While ChrysCapital believes these deals have put LiquidHub in a strong position for further growth, the firm continues to look for additional M&A opportunities. Future acquisitions will likely follow a similar rationale to the three so far, with the company looking to buy companies that add to its existing skills rather than pursuing growth. The GP is likely to continue playing a key role in identifying targets and executing buyouts.
Growth trajectory
LiquidHub’s revenue has more than doubled over the last three years from $100 million to $250 million, while EBITDA is expected to end this year at $30 million, up from $10 million in 2015. Kukreja attributes this growth to the heavy lifting by his firm and management. The team-building initiatives spearheaded by ChrysCapital have helped strengthen the company at all levels, and the division of labor worked out at the start of the investment has let each party play to its strengths, with Brassington and the other senior management focused on broader strategy and the GP helping to put their ideas into practice.

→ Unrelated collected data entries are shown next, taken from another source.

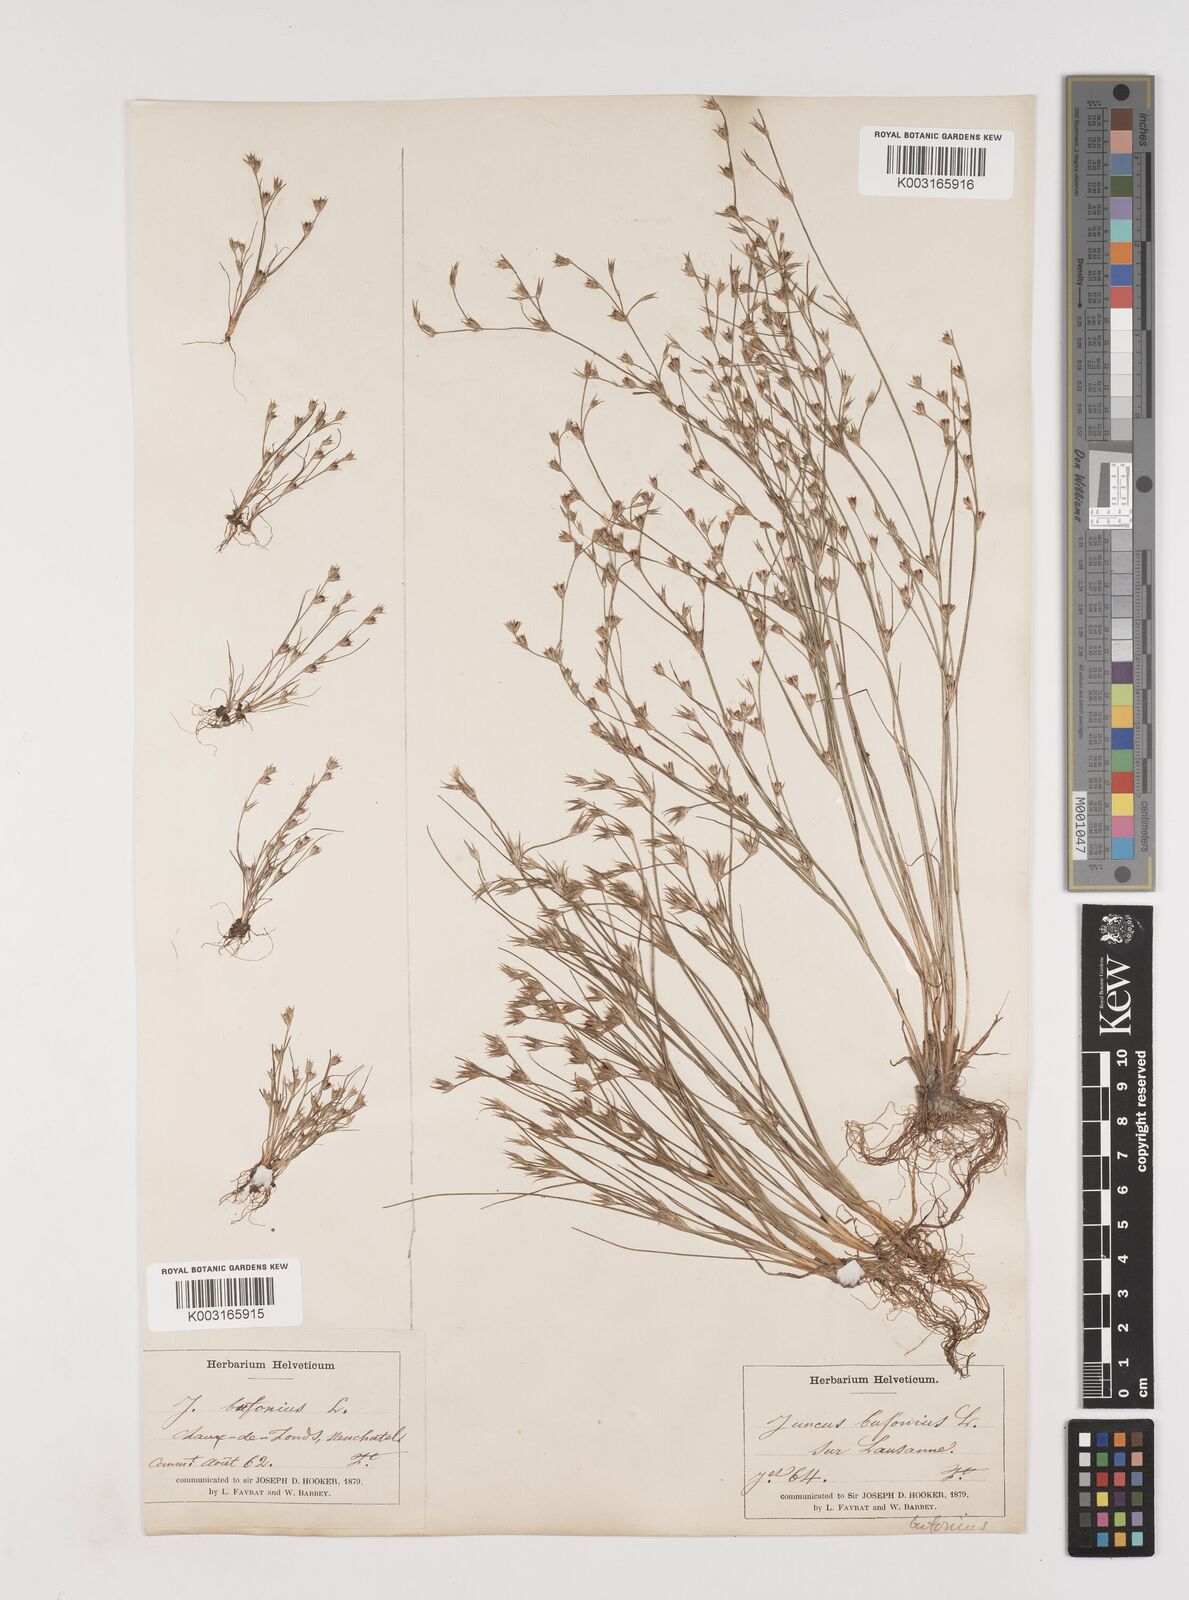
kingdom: Plantae
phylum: Tracheophyta
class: Liliopsida
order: Poales
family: Juncaceae
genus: Juncus
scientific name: Juncus bufonius
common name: Toad rush
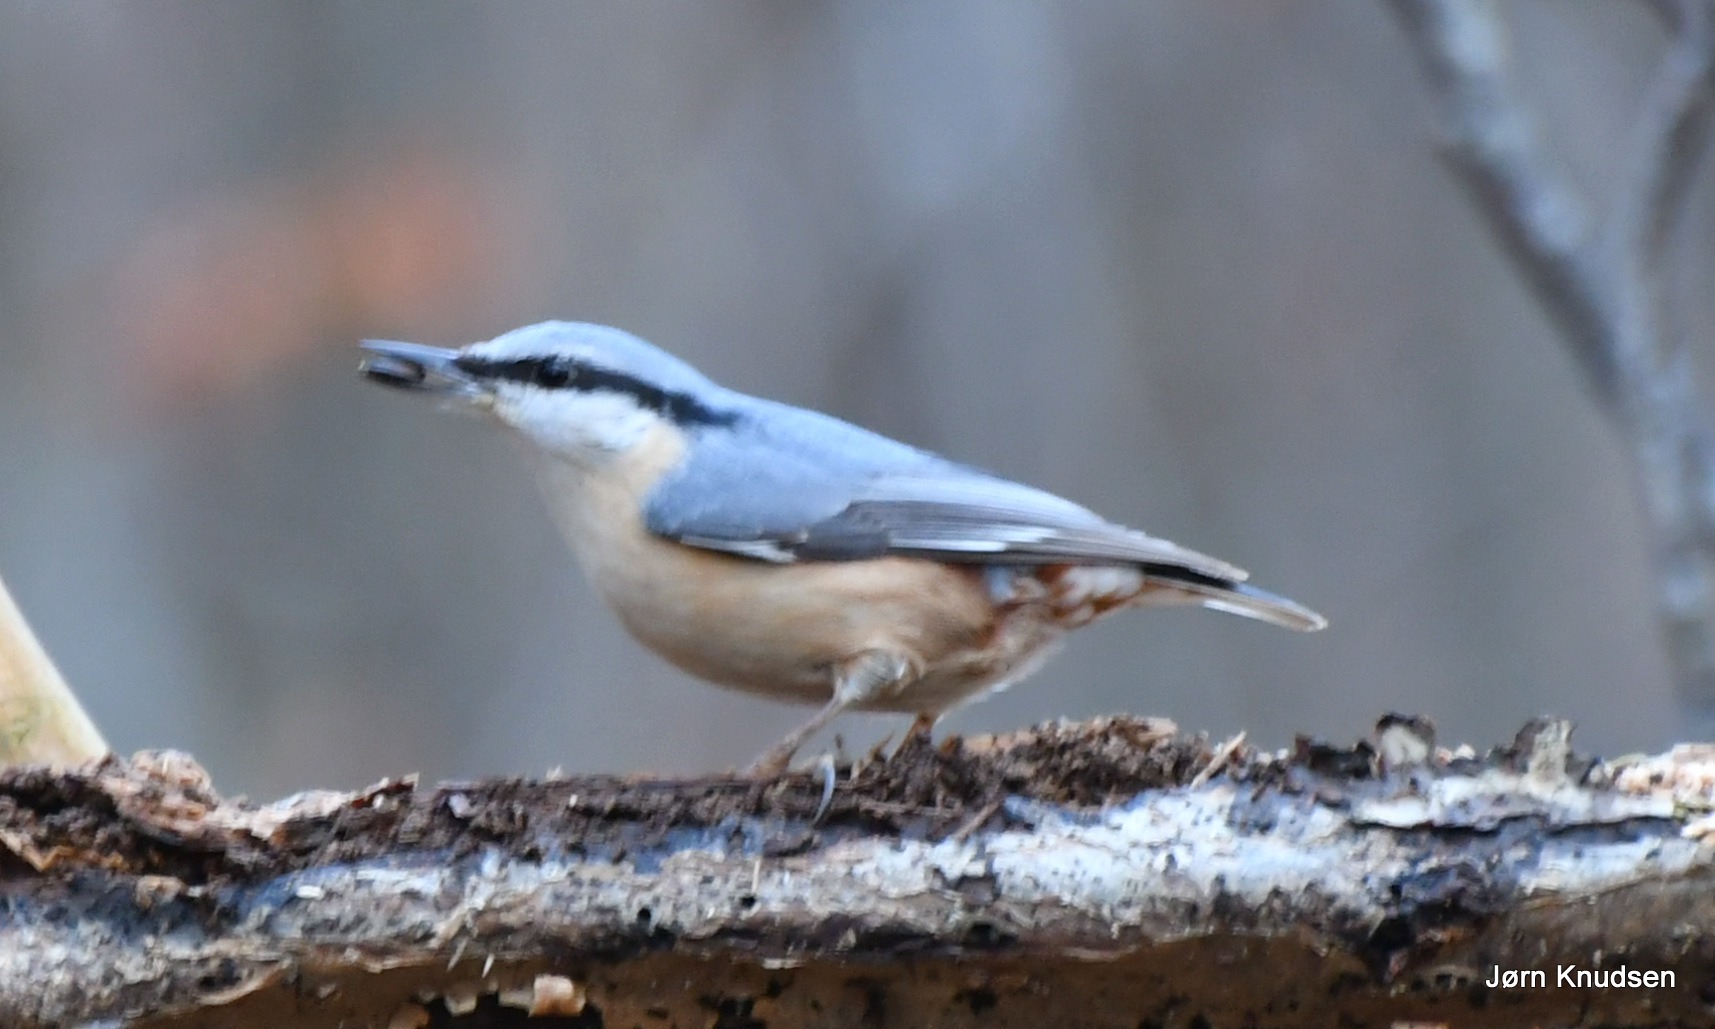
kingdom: Animalia
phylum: Chordata
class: Aves
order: Passeriformes
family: Sittidae
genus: Sitta
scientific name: Sitta europaea
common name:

As demand for digital customer engagement continues to grow, the company expects to maintain its ambitious expansion targets during the foreseeable future. Key to its plans are the new skill sets to be gained by further inorganic growth, additional strengthening of its management team, and forging industry connections that can bring future collaboration opportunities. ChrysCapital is well positioned to continue providing all three.
“We certainly believe that we have a chance to build a billion-dollar business over the next seven to 10 years,” Brassington says. “Where we see firms like ChrysCapital specifically as one of our institutional partners, is to help us in terms of our growth strategy, provide additional capital as we look to complement organic growth with acquisitions, and help us bring talent in.”
For its part, ChrysCapital is focused on ensuring that LiquidHub can continue building out its services and establish a formidable footprint in the global IT services market, which will help with an eventual exit to a strategic player or another financial investor. In either case the firm hopes future investors will take note of its success and see its carefully cultivated alignment with management as a model to be emulated.
“We were very much aligned toward the strategic end road, in terms of where they were taking the business, how we want to build this digital transformation business and what direction it needs to take,” says Kukreja. “Building that chemistry and that understanding and finding the right management team and partnership is an approach that we’ve always had. Once you’re aligned to that objective then it’s bound to work.”